═════ DOCUMENT SEGMENT
[gmx-developers] hidden compiler flags in 4.6?
Szilárd Páll
szilard.pall at cbr.su.se
Tue Feb 5 19:48:22 CET 2013
Hi,
Let me state this early enough:
- the concerns I raised are related to *usability* and not some standard
common practice defines the current compiler flag setup and behaviour;
- I consider the current setup safe and consistent for anyone who dos not
care about compiler flags, but extremely confusing, a potential
performance concern, and error prone as well for those who want to do
*anything* with compiler flags. Just think through how will you explain to
an average, rather inexperienced GROMACS user to change a default flag to
something else.
On Sun, Feb 3, 2013 at 1:53 AM, Roland Schulz <roland at utk.edu> wrote:
>
>
>
> On Sat, Feb 2, 2013 at 5:42 PM, Szilárd Páll <szilard.pall at cbr.su.se>wrote:
>
>> Hi,
>>
>> With the compiler flag handling changed between beta3 and final, now it
>> is completely impossible to check or modify compiler flags we generate.
>>
>> I might have missed the discussion on this during code review, but I
>> simply consider this a bug. It is pretty much impossible to know what
>> compiler flags are being used - at least not at build time, not even by
>> looking at the cache, and not without first compiling a binary and checking
>> the "-version" output.
>>
>> Not only that this is a rather annoying, making it impossible to change
>> the default compiler options is a very naive behavior.
>>
> You need to set GMX_SKIP_DEFAULT_CFLAGS. This lets you overwrite and see
> what would be appended.
══════════
═════ EXTRACTED ENTRIES
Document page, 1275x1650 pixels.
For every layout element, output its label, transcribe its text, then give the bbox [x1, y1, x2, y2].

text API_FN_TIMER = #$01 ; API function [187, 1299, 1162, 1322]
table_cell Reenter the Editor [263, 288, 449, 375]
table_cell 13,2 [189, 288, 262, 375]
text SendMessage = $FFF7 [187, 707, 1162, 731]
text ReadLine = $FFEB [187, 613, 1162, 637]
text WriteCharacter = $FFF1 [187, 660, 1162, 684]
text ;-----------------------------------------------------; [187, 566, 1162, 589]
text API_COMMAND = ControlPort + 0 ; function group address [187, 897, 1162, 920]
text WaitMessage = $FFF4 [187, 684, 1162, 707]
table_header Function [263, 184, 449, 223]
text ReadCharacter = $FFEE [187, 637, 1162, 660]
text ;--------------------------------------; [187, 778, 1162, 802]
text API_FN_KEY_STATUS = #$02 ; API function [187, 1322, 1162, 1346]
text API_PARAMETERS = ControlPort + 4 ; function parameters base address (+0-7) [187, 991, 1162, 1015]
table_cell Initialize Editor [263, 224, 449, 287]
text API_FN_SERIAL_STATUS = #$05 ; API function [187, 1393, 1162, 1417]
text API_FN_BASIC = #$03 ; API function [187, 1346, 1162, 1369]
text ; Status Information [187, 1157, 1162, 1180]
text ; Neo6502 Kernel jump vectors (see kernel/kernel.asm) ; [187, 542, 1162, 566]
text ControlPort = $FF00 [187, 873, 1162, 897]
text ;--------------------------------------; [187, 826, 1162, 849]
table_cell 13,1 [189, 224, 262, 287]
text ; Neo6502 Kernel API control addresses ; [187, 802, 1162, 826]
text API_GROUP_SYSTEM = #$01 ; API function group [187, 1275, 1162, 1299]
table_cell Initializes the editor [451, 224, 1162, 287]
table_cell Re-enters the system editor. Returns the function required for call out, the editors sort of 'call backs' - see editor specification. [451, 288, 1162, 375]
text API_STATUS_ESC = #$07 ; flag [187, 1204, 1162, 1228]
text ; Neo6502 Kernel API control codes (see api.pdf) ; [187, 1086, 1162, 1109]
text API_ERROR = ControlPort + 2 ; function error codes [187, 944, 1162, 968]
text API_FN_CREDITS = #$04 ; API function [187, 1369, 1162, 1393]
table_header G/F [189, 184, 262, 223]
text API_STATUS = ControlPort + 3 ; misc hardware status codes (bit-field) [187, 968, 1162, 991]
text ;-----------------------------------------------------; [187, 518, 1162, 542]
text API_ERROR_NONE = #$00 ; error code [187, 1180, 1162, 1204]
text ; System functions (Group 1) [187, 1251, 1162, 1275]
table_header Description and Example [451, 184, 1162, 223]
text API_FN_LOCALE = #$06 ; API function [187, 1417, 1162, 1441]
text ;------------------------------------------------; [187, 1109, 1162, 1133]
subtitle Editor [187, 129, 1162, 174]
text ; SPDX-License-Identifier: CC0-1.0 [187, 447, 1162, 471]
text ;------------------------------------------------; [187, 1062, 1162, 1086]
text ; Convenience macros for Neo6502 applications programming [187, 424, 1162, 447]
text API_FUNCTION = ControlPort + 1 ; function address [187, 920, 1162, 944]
══════════
═════ EXTRACTED ENTRIES
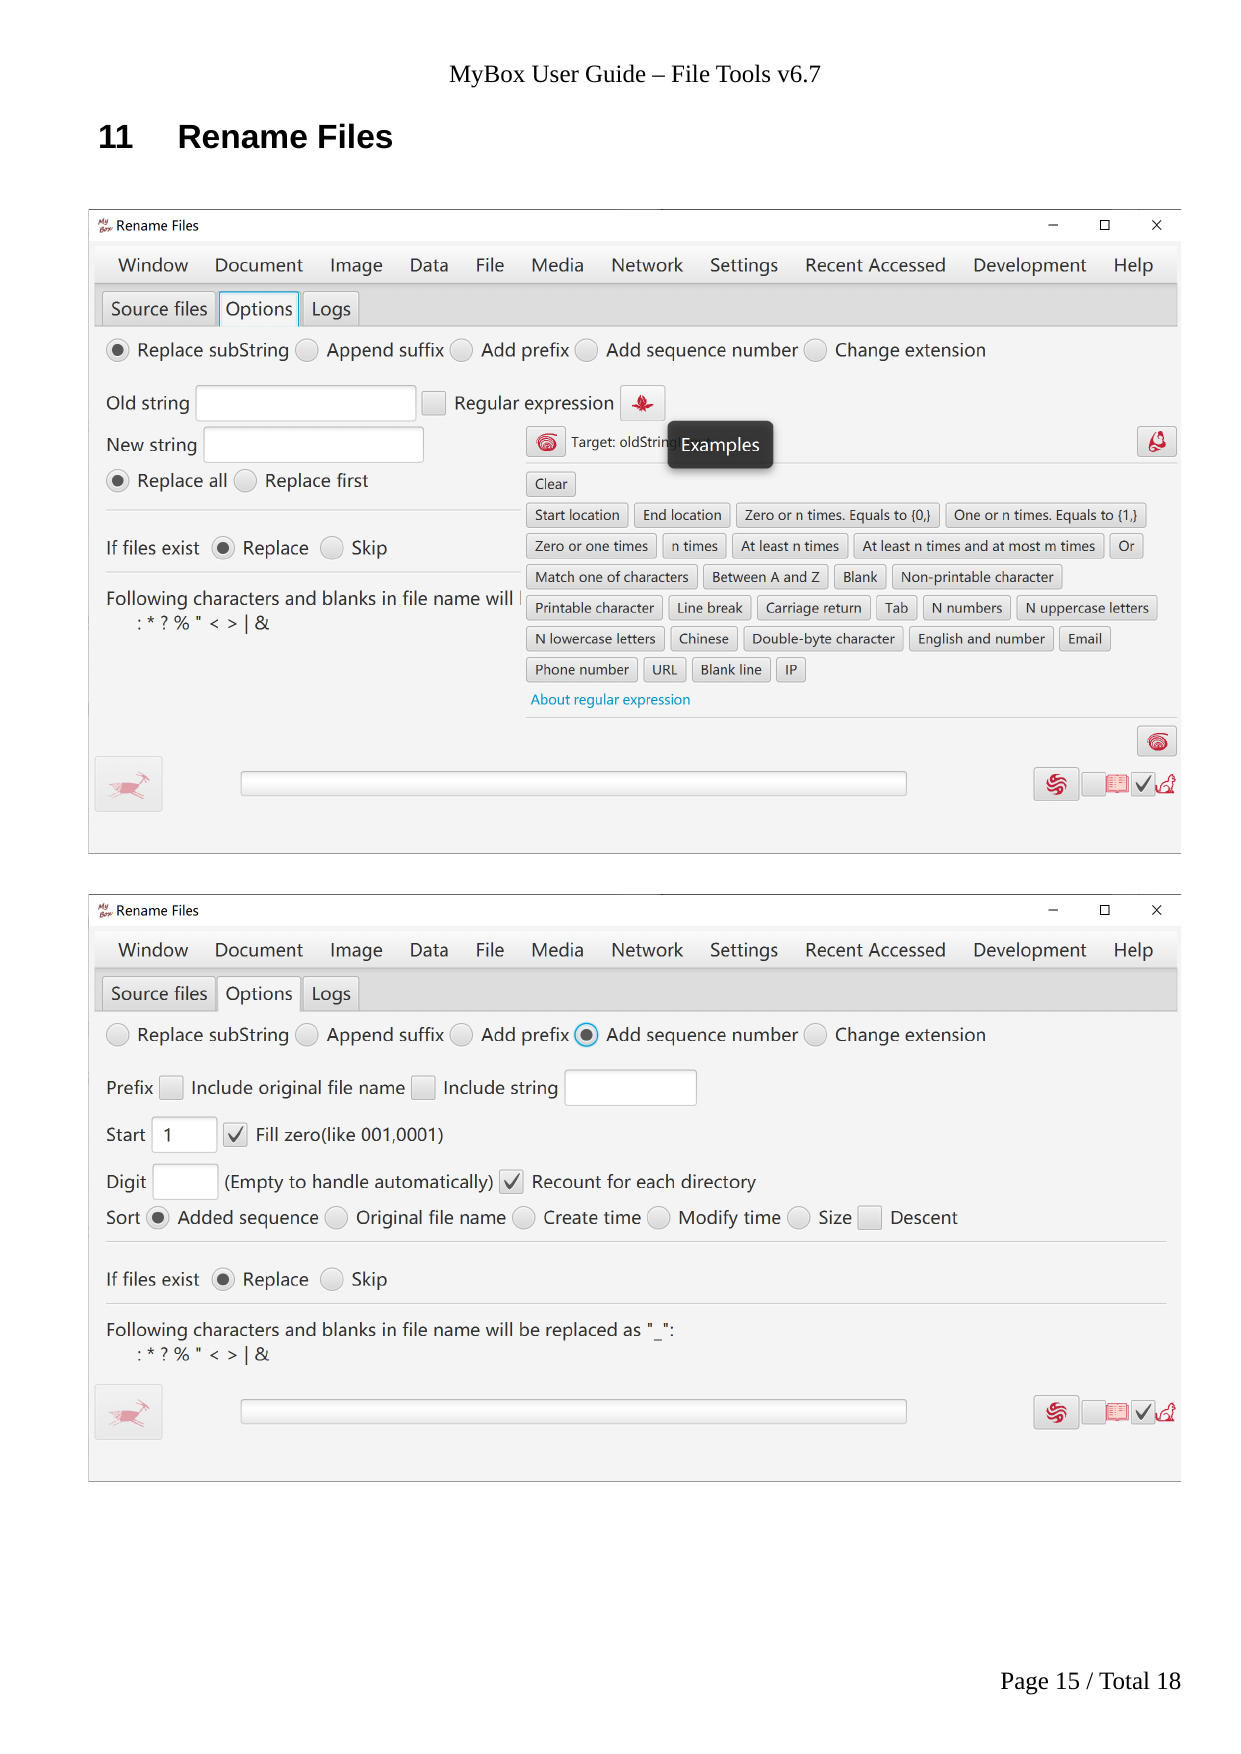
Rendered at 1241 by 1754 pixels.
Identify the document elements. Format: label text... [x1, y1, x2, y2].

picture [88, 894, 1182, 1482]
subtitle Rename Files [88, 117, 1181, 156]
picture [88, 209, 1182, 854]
══════════
> _THE TASK_: Rewrite the stretch of the compiler-flags message from "On Sun, Feb" through "flags we generate.", replacing "beta3" with "beta4".

> _SOLUTION TO THE PROBLEM_:
On Sun, Feb 3, 2013 at 1:53 AM, Roland Schulz <roland at utk.edu> wrote:
>
>
>
> On Sat, Feb 2, 2013 at 5:42 PM, Szilárd Páll <szilard.pall at cbr.su.se>wrote:
>
>> Hi,
>>
>> With the compiler flag handling changed between beta4 and final, now it
>> is completely impossible to check or modify compiler flags we generate.